A Very Small Bit of History
Clay pipe makers in Bermondsey
At the recent fieldwork in Rotherhithe, I found a decorated clay pipe bowl. I’ve done a bit of research on it and got an insight into a very small bit of local history.
The pipe bowl has the Prince of Wales three feathers and the motto Ich Dien (I serve) on either side of it. Around the top are the word LEWIS and ORSLEYDOW. From the shape of the bowl, you can tell it is from the second half of the 19th century. I also made a guess that ORSLEYDOW is the name Horsleydown, with the first and last letters not having registered properly in the clay, and I knew that Horsleydown was a name, no longer used, for the area of Bermondsey roughly from St Saviour’s Dock along to London Bridge.
Looking online, I found what seems likely to be a family of tobacco pipe makers living in the area. The records are for the baptism of their children at St John’s Church, Horsleydown. St John’s was bombed in the Blitz and left unusable. It stood at the corner of Tower Bridge Road and Tooley Street. The churchyard is still there as an open space, and it looks as if the London City Mission was built on its foundations.
The son of “John Lewis tobacco pipemaker”, was baptised on 2 June 1816. Then there was “Thomas Lewis pipemaker”, whose daughter was baptised on 1 June 1834. Earlier than these there was a Samuel Lewis at 14 New Street Horsleydown in 1799, but his occupation is not given. I’d certainly like to think this was a family firm which was still around in the later 19th century to make my pipe bowl.

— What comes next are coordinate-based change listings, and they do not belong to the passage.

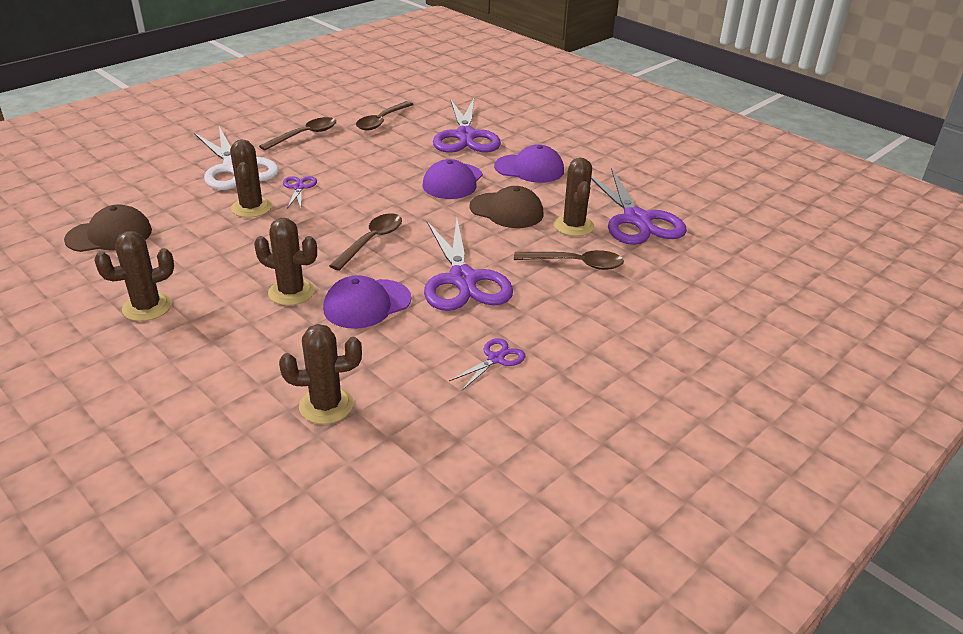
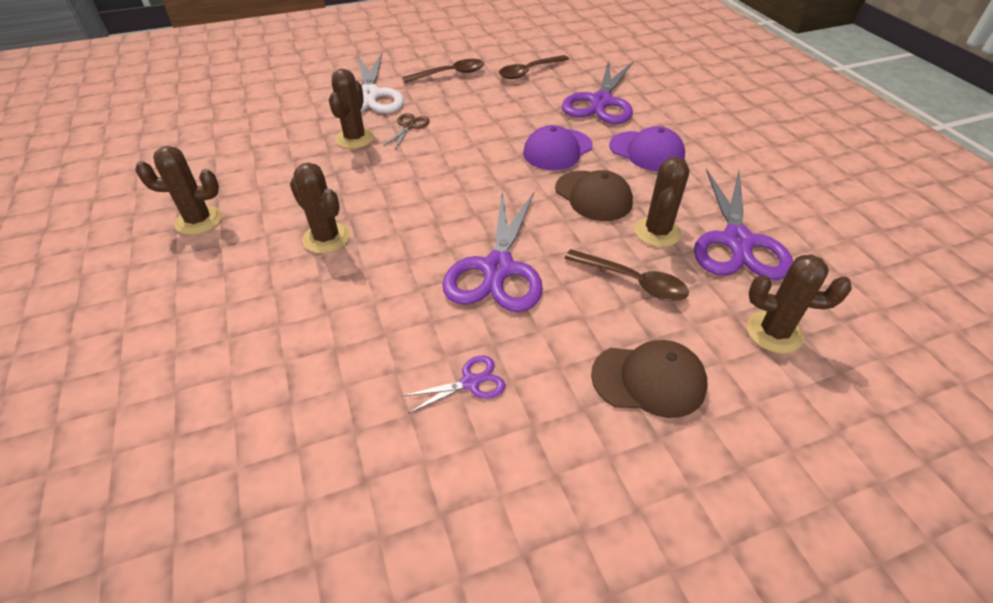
camera: 25 degrees right, 10 degrees up
(109, 235) = (225, 140): brown cap -> brown cap (648, 380)
(299, 188) = (409, 126): purple scissors -> brown scissors
(326, 405) = (266, 384): brown cactus -> brown cactus (774, 332)
(367, 304) = (385, 271): purple cap -> none
(371, 241) = (436, 199): brown spoon -> none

Decorated pipes were often used in advertising and even given away by pubs, and I’d hoped to link this one to a Prince of Wales somewhere locally. Unfortunately there turn out to have been far too many of them in the Bermondsey area! One still exists just north of Jamaica Road, but at one time there were five altogether in Bermondsey and at least one in Rotherhithe, all called the Prince of Wales, two in Abbey Street alone. This tells you a lot about life in industrial and maritime Bermondsey. So I can’t tell you if this pipe was linked to a pub or just patriotic, but I thought it was interesting how a small object can be a link into history.